MS-middelen
Werking
Dimethylfumaraat (of diroximelfumaraat) en mitoxantron zijn ook ziektemodificerende MS-middelen. Dimethylfumaraat (diroximelfumaraat) staat in de groep: fumaraten. Mitoxantron staat bij de Antracyclinederivaten.
Werkingsmechanisme
De multiple sclerose (MS)-middelen vormen een heterogene groep van geneesmiddelen die via verschillende aangrijpingspunten hun werking kunnen uitoefenen. Het werkingsmechanisme bij MS is niet volledig bekend. Immuunmodulerende activiteit speelt een grote rol, evenals anti-inflammatoire eigenschappen.

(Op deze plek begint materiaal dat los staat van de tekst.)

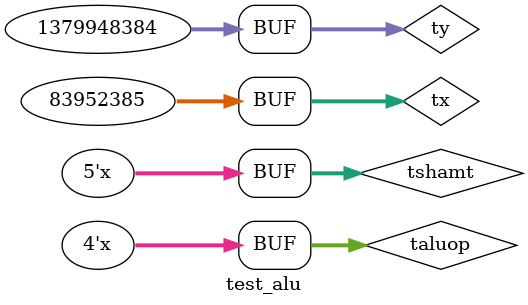
<source format=v>
`timescale 1ns / 1ps
module test_alu();
reg [31:0]tx;
reg [31:0]ty;
reg [3:0]taluop;
reg [4:0]tshamt;

wire [31:0]tresult;
wire [31:0]tresult2;
wire tequal;

initial begin
    tx = 32'h05010301;
    ty = 32'h52405760;
    taluop = 4'b0000;
    tshamt = 5'b00000;
end

always@(*)
begin
    #10 taluop = (taluop + 4'b0001);
    #10 tshamt = (tshamt + 5'b00001);
end

ALU alu_t(tx, ty, taluop, tshamt, tresult, tresult2, tequal);

endmodule

</source>
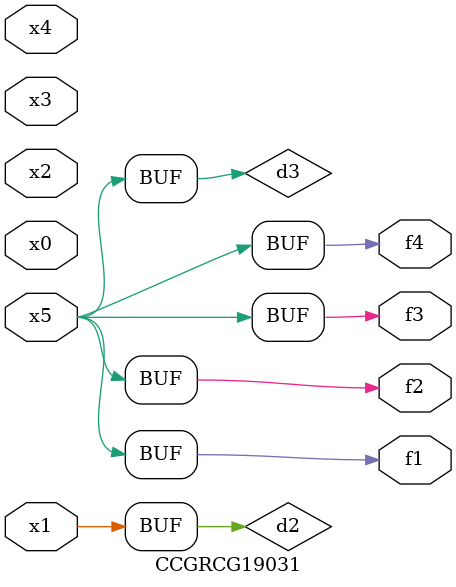
<source format=v>
module CCGRCG19031(
	input x0, x1, x2, x3, x4, x5,
	output f1, f2, f3, f4
);

	wire d1, d2, d3;

	not (d1, x5);
	or (d2, x1);
	xnor (d3, d1);
	assign f1 = d3;
	assign f2 = d3;
	assign f3 = d3;
	assign f4 = d3;
endmodule

</source>
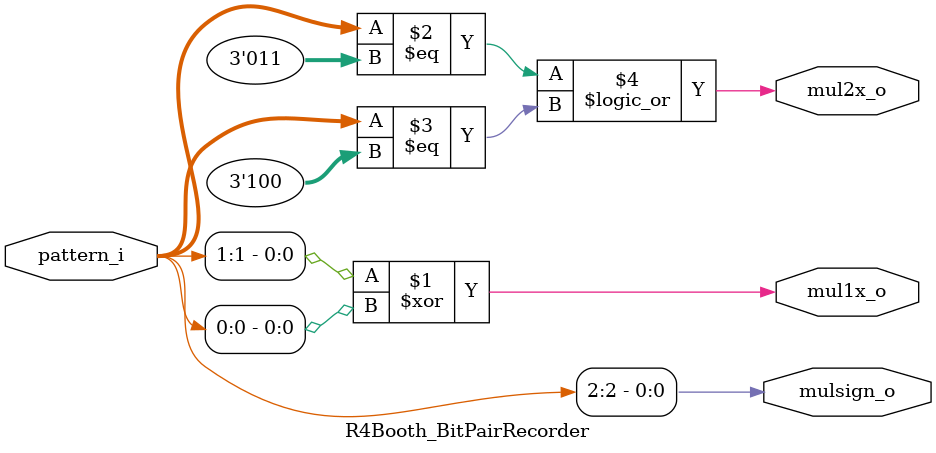
<source format=v>
`timescale 1ns / 1ps


module R4Booth_BitPairRecorder(
    input [2:0] pattern_i,
    output mul1x_o,
    output mul2x_o,
    output mulsign_o);

    //Modified Booth's Recording Table
    // Multiplier   
    //| Bit i + 1   |   Bit i   |   Bit i - 1   |   Multiplicand selected   |
    //|     0       |    0      |       0       |   0 x Multiplicand        |
    //|     0       |    0      |       1       |  +1 x Multiplicand        |
    //|     0       |    1      |       0       |  +1 x Multiplicand        |
    //|     0       |    1      |       1       |  +2 x Multiplicand        |
    //|     1       |    0      |       0       |  -2 x Multiplicand        |
    //|     1       |    0      |       1       |  -1 x Multiplicand        |
    //|     1       |    1      |       0       |  -1 x Multiplicand        |
    //|     1       |    1      |       1       |   0 x Multiplicand        |
    
    assign mul1x_o = (pattern_i[1] ^ pattern_i[0]);
    assign mul2x_o = (pattern_i == 3'b011 || pattern_i == 3'b100);
    assign mulsign_o = pattern_i[2];

endmodule

</source>
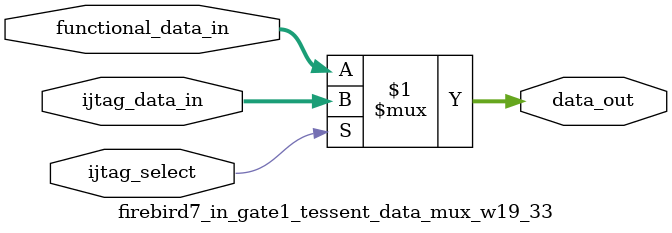
<source format=sv>

module firebird7_in_gate1_tessent_data_mux_w19_33 (
  input wire ijtag_select,
  input wire [18:0]  functional_data_in,
  input wire [18:0]  ijtag_data_in,
  output wire [18:0] data_out
);
assign data_out = (ijtag_select) ? ijtag_data_in : functional_data_in;
endmodule

</source>
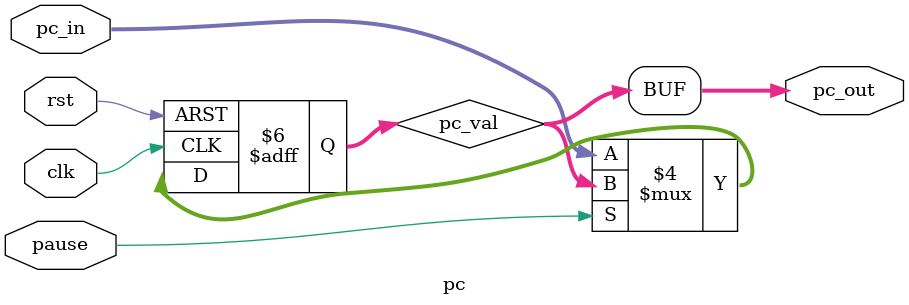
<source format=v>
`timescale 1ns / 1ps

module pc(
    input rst,
    input clk,
    input pause,
    input [31:0] pc_in,
    
    output [31:0] pc_out
);
    reg [31:0] pc_val;
    always@(posedge clk or negedge rst) begin
        if(!rst) begin
            pc_val <= 32'hbfc00000;
        end
        else if(!pause) begin
            pc_val <= pc_in;
        end
    end
    assign pc_out = pc_val;
    
endmodule

</source>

Fingolimod, ozanimod, ponesimod, siponimod zijn sfingosine-1-fosfaat (S1P)-receptormodulatoren. Als functionele antagonisten op de S1P1-receptoren op lymfocyten, zorgen S1P-receptormodulatoren ervoor dat lymfocyten niet meer uit de lymfeknopen kunnen treden. Dit vermindert de hercirculatie van T-cellen naar het centraal zenuwstelsel en beperkt de centrale ontsteking.
Effect
Bij multiple sclerose vermindert:
- de frequentie van exacerbaties;
- de invaliditeitsprogressie op de korte termijn;
- het aantal actieve laesies in het hersenweefsel volgens een MRI-scan.
Typerende bijwerkingen
- Infecties.
Specifieke, overige, ernstige bijwerkingen:
- voor natalizumab: progressieve multifocale leuko-encefalopathie (PML). Voor meer informatie zie natalizumab#waarschuwingen. Ook bij alemtuzumab, cladribine (bij andere indicatie), dimethylfumaraat, fingolimod en ozanimod is deze ernstige bijwerking gemeld;
- voor de S1P-receptormodulatoren: ernstige hartritmestoornissen (polymorfe ventriculaire aritmie), AV-blok, myocardinfarct, ademnood, macula-oedeem, leverproblemen, hemofagocytair syndroom, PML;
- voor alemtuzumab: nefropathie; auto-immuunziekten als ITP, schildklierafwijkingen, cytopenie, infusiegerelateerde reacties, hart- en vaatziekten (zoals een hersenbloeding of een hartinfarct);
- voor interferon β: depressie, leverproblemen, huidreacties;
- voor teriflunomide: (fatale) interstitiële longziekten (ILD), leverproblemen, huidreacties als het Stevens-Johnsonsyndroom of toxische epidermale necrolyse, PML;
- voor cladribine: maligniteiten, PML (bij andere indicatie), ernstige leverschade, overgevoeligheid;
- voor de CD20-antilichamen ocrelizumab, ofatumumab en ublituximab: infusiegerelateerde reacties, PML.